Copy the listing word for word, starting with the line that contains "Чай с сахаром" and going on through the line that contains "Average utilization, Maximum utilization".

*Data supplied*
::::::

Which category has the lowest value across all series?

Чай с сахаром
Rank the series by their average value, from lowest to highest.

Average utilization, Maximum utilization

::::::

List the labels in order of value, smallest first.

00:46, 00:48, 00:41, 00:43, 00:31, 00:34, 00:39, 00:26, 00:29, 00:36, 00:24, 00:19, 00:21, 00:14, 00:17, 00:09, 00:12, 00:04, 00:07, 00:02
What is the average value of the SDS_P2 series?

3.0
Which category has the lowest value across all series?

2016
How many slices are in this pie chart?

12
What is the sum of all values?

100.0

::::::

*Exercise solution*
Чай с сахаром
Rank the series by their average value, from lowest to highest.

Average utilization, Maximum utilization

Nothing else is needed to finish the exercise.